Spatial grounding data

########################################

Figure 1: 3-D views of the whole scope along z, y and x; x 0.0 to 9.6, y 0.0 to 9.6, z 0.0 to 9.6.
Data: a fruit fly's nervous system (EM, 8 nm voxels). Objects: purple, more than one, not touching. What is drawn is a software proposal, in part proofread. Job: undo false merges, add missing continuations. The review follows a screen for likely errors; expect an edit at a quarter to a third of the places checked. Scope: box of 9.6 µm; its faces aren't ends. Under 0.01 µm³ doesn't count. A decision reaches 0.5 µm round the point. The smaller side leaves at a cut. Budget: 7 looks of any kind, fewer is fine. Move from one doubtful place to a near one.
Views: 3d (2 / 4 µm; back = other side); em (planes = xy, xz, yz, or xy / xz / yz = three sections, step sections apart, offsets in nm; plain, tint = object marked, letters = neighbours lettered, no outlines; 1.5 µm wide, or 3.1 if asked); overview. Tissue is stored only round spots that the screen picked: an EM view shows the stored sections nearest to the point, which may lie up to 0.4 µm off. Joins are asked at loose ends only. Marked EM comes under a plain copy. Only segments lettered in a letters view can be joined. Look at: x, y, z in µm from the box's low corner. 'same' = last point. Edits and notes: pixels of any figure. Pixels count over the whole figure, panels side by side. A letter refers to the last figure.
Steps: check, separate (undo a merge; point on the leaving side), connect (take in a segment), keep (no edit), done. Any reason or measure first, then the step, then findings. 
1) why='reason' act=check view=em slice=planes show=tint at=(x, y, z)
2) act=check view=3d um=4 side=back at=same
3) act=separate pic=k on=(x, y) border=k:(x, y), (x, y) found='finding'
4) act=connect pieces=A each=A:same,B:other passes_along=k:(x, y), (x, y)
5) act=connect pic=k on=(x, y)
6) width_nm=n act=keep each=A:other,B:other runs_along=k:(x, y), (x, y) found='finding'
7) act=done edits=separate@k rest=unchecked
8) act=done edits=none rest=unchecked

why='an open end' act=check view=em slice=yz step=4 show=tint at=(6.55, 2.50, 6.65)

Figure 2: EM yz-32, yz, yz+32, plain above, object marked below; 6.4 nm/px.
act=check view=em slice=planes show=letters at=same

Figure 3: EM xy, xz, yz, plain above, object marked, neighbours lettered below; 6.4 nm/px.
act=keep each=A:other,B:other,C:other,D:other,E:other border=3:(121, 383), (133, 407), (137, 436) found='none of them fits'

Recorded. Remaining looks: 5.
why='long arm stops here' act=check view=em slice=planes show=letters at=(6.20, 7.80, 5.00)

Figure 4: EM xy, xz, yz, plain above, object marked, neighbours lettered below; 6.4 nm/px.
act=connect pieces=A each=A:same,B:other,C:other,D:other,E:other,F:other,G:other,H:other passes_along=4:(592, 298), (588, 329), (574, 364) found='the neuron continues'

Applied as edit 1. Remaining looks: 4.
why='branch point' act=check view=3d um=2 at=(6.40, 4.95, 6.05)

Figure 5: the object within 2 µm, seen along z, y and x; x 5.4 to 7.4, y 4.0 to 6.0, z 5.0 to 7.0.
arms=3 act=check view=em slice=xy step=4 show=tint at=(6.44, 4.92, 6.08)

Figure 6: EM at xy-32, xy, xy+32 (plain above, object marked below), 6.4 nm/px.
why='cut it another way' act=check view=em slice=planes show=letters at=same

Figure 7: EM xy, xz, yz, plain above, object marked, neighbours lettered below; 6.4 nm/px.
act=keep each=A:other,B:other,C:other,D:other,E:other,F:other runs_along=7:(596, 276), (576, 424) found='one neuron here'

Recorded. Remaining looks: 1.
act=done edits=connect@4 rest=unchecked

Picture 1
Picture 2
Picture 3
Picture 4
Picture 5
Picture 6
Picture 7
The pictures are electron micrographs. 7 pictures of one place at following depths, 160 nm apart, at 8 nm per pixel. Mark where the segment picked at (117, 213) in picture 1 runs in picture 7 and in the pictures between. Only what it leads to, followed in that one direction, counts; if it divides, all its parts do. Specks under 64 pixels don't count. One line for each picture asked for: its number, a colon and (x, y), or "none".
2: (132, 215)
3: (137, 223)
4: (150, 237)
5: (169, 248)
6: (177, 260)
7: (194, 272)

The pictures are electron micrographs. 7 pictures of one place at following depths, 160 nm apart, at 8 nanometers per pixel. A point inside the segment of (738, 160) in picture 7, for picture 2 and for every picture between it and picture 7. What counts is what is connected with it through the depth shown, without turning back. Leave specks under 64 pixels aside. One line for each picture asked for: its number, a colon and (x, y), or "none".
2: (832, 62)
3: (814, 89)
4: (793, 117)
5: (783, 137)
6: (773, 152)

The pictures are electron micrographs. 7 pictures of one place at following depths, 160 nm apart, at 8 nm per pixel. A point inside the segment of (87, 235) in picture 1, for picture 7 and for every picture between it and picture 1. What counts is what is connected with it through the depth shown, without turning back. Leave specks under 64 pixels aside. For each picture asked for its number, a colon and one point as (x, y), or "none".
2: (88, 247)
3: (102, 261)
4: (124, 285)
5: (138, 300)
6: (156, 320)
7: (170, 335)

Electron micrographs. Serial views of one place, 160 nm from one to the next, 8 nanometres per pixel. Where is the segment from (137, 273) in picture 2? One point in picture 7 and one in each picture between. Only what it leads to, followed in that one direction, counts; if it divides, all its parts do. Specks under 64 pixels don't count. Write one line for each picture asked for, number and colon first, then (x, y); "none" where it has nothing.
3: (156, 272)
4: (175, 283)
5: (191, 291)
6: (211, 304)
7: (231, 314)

########################################

The line containing "Electron micrographs. Serial" marks the start; retype it and each line after it through the end of the records above, exactly.

- **Final answer**:
Electron micrographs. Serial views of one place, 160 nm from one to the next, 8 nanometres per pixel. Where is the segment from (137, 273) in picture 2? One point in picture 7 and one in each picture between. Only what it leads to, followed in that one direction, counts; if it divides, all its parts do. Specks under 64 pixels don't count. Write one line for each picture asked for, number and colon first, then (x, y); "none" where it has nothing.
3: (156, 272)
4: (175, 283)
5: (191, 291)
6: (211, 304)
7: (231, 314)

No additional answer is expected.